[Records from a data source]
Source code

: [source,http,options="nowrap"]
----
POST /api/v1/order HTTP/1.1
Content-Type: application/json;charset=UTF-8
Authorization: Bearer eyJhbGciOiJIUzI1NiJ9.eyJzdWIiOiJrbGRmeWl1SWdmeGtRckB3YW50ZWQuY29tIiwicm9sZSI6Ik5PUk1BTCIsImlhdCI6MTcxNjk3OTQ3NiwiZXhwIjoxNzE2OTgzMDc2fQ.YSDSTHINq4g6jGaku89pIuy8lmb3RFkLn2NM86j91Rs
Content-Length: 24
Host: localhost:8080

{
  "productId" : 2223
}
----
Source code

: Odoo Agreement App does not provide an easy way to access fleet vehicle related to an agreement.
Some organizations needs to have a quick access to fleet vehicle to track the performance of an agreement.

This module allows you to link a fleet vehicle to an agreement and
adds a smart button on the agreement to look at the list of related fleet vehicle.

...

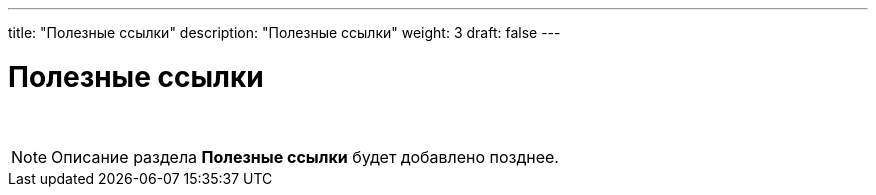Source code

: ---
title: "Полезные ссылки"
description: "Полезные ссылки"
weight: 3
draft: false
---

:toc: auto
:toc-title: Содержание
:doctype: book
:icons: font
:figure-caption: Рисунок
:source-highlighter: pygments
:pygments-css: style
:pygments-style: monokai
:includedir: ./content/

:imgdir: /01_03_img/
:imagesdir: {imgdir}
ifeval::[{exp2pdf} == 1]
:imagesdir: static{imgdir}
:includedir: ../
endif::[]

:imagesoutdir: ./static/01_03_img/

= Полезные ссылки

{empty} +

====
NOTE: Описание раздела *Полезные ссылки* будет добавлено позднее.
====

--

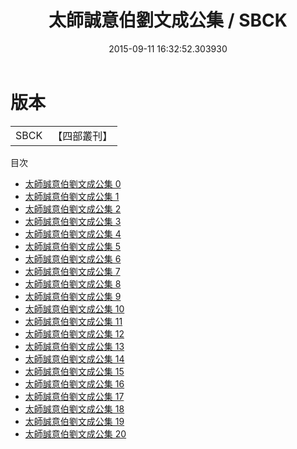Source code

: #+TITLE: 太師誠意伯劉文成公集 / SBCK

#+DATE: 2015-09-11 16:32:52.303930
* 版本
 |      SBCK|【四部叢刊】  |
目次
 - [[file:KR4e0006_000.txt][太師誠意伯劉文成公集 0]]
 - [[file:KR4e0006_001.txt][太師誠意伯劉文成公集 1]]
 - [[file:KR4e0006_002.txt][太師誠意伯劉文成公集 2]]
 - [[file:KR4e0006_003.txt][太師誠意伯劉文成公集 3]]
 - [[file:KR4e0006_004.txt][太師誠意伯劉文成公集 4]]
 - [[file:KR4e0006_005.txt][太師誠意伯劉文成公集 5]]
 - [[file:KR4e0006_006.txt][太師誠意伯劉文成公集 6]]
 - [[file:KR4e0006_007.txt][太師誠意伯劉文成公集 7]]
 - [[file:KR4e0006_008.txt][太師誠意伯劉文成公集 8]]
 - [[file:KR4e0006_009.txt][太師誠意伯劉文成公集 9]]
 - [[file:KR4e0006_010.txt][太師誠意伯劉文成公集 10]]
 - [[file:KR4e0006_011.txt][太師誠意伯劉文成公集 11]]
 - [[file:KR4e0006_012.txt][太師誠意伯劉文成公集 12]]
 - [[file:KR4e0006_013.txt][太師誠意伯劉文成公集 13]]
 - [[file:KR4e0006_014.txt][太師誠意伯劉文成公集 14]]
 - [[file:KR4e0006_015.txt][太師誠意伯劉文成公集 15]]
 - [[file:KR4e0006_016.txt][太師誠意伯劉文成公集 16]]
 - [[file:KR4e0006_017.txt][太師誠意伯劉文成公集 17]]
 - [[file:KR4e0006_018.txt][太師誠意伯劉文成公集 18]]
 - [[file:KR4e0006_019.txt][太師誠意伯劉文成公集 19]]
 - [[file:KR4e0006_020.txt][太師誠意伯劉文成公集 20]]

* **Your assignment**: Beginning at the line with "- [[file:KR4e0006_006.txt][太師誠意伯劉文成公集 6]]" and ending at the line with "- [[file:KR4e0006_014.txt][太師誠意伯劉文成公集 14]]", reproduce each line of the data above exactly, and add no other lines.

* **Answer area**:
 - [[file:KR4e0006_006.txt][太師誠意伯劉文成公集 6]]
 - [[file:KR4e0006_007.txt][太師誠意伯劉文成公集 7]]
 - [[file:KR4e0006_008.txt][太師誠意伯劉文成公集 8]]
 - [[file:KR4e0006_009.txt][太師誠意伯劉文成公集 9]]
 - [[file:KR4e0006_010.txt][太師誠意伯劉文成公集 10]]
 - [[file:KR4e0006_011.txt][太師誠意伯劉文成公集 11]]
 - [[file:KR4e0006_012.txt][太師誠意伯劉文成公集 12]]
 - [[file:KR4e0006_013.txt][太師誠意伯劉文成公集 13]]
 - [[file:KR4e0006_014.txt][太師誠意伯劉文成公集 14]]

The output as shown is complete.